Nicholas Bucknall was educated at St.Paul’s Cathedral Choir School, London and Wells Cathedral School, Somerset. His career as a musician could be said to have begun as a chorister at St.Paul’s. It was an eventful period: during his time there he sang at the state funeral of Sir Winston Churchill and President Kennedy’s memorial service.

He studied the clarinet with Alan Hacker at the Royal Academy of Music from 1969 to 1973 and was subsequently awarded a Churchill Memorial Trust Travelling Fellowship, enabling him to further his studies in Holland and Germany with Piet Honingh (Amsterdam Concertgebouw) and Karl Leister (Berlin Philharmonic). On the fellowship he also received tuition from Hans Deinzer, Heinrich Geuser, Hans Schoneberger and Jost Michaels and met various important instrument makers including Herbert Wurlitzer, Walter Puchner and Fritz Graesel.
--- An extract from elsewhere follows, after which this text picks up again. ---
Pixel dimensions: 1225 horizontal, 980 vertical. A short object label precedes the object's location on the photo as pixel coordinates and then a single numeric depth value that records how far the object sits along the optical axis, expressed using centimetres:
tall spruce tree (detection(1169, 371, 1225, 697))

Since that time he has worked as a freelance musician in London, working with many orchestras and ensembles alongside studio engagements. Soundtrack recordings began for him with Edward Williams’ music for David Attenborough’s BBCTV series ‘Life on Earth’ and many of Carl Davis’ scores for television including ‘Private Schultz’ and ‘The Old Curiosity Shop’. As principal clarinet of the Wren Orchestra he took part in numerous silent film performances for Carl Davis, including Abel Gance’s epic six hour ‘Napoleon’.
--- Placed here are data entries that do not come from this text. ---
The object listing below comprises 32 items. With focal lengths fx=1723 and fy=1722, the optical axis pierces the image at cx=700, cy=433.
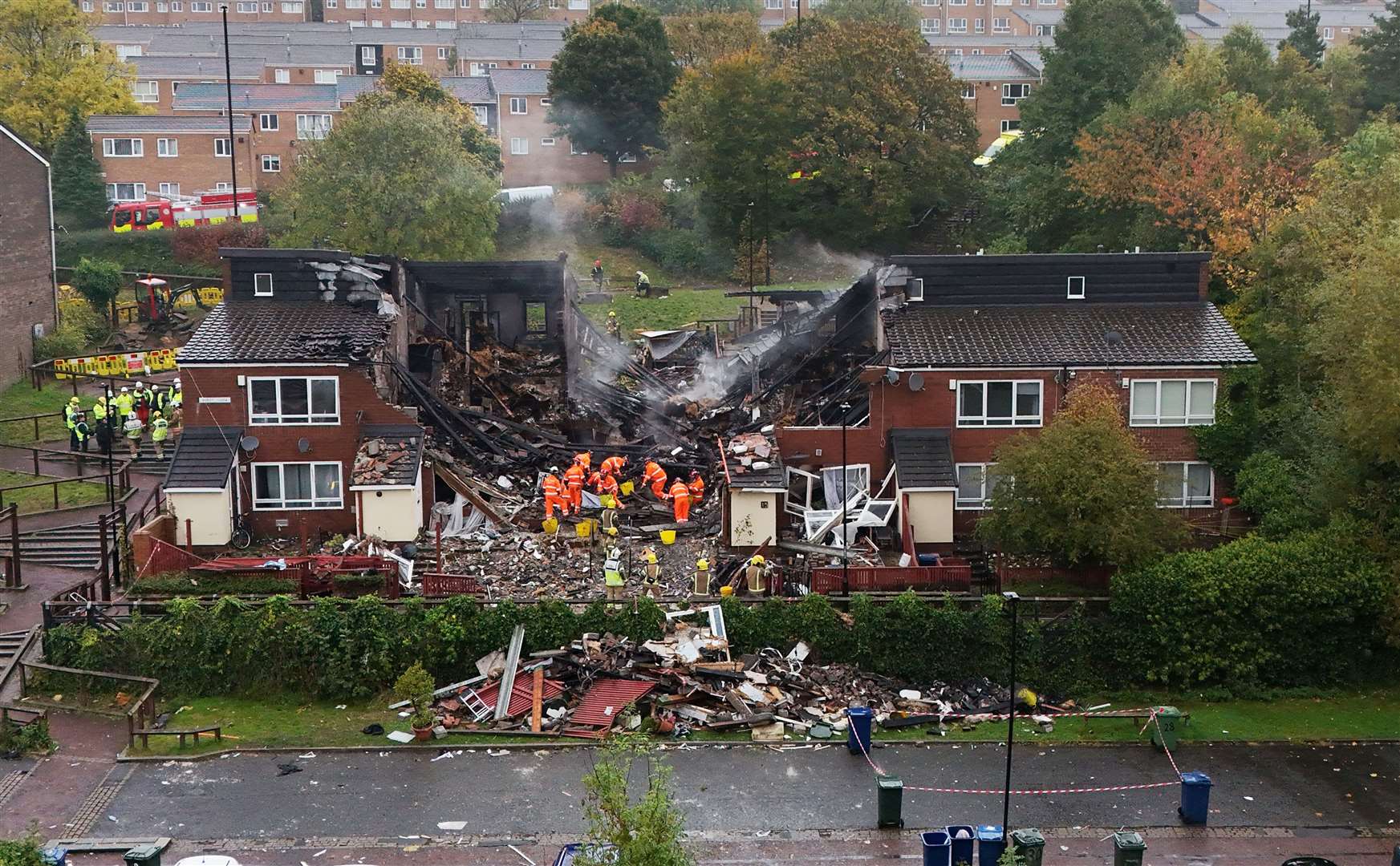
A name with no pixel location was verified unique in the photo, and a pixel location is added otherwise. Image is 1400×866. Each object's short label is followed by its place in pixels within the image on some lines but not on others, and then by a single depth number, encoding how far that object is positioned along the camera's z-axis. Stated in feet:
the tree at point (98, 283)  214.48
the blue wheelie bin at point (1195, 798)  100.99
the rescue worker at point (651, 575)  129.90
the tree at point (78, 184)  266.57
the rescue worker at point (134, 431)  162.09
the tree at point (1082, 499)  123.44
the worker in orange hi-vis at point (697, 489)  148.56
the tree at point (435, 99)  263.90
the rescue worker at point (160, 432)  159.63
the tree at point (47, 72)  267.18
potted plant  112.57
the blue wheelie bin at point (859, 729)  109.70
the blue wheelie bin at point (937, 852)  92.73
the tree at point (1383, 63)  239.91
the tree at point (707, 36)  307.78
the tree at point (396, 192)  213.25
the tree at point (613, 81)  280.51
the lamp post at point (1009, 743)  89.51
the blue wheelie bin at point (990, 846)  92.99
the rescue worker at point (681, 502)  145.18
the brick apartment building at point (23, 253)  193.98
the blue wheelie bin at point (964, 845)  93.45
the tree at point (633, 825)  74.64
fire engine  258.78
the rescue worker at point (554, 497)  144.25
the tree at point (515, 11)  424.87
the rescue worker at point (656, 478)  148.77
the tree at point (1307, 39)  270.87
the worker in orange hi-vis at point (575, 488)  145.79
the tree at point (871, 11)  318.22
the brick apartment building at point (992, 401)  141.38
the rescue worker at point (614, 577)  128.26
In the early Eighties Nicholas co-directed, with Alan Hacker, the Whispering Wind Band, a wind nonet, for which ten new compositions were commissioned. He was also musical director of a production of Vanbrugh’s ‘The Relapse’ at the Old Vic Theatre. At various times he has been a regular guest principal with the Chamber Orchestra of Europe, the Philharmonia, the BBC Symphony Orchestra, the Academy of St.Martin in the Fields, the City of London Sinfonia, the Britten Sinfonia and the English Chamber Orchestra, in addition to performing on period instruments as principal of Sir Roger Norrington’s London Classical Players and as guest principal with the Orchestra of the Age of Enlightenment. In contrast he was a member of the contemporary music orchestra Sinfonia 21 and with them took part in many premieres and broadcasts including a performance of Steve Reich’s ‘New York Counterpoint’ at St. John’s, Smith Square, broadcast on BBC Radio 3 in May 2000.
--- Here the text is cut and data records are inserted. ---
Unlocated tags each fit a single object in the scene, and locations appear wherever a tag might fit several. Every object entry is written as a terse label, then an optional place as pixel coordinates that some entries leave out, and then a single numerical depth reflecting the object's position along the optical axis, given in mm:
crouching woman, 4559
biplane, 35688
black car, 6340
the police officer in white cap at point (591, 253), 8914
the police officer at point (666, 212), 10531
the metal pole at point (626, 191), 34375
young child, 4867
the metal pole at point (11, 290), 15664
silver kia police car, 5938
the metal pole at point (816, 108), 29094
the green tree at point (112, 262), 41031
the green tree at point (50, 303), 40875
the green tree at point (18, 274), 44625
Versatility is often the key to a varied musical diet and to that end Nicholas employs numerous members of the single reed family – the basset clarinet, for example, for Mozart’s Concerto and Quintet (also performing the aria ‘Parto! Parto!’ with Dame Janet Baker at the Barbican, London and recording ‘Non piu di fiori’ with Cheryl Studer – the two arias with obligati parts for basset clarinet and basset horn respectively from ‘La Clemenza di Tito’). He has broadcast Telemann and Vivaldi concerti with the OAE using the chalumeau and played the tarogato on the score for the film ‘Jakob the Liar’. Both instruments were used for the film ‘Beloved’. Period clarinets that he has used in the London Classical Players and the OAE range from copies of late 18th century Viennese Taubers, early 19th century Grenser instruments (classical/early romantic) through Brahms period Ottensteiners to original Albert simple systems of 1885 and Oskar Oehlers of about 1920. For many years his main instruments for modern orchestral and studio work were Reform Boehm clarinets stamped Ernst Schmidt and K.Hammerschmidt dating from about 1950. More recently he played on 1941 Schmidt / Fritz Wurlitzer one-piece instruments and since late 2014 he is using a pair of new Schwenk & Seggelke clarinets.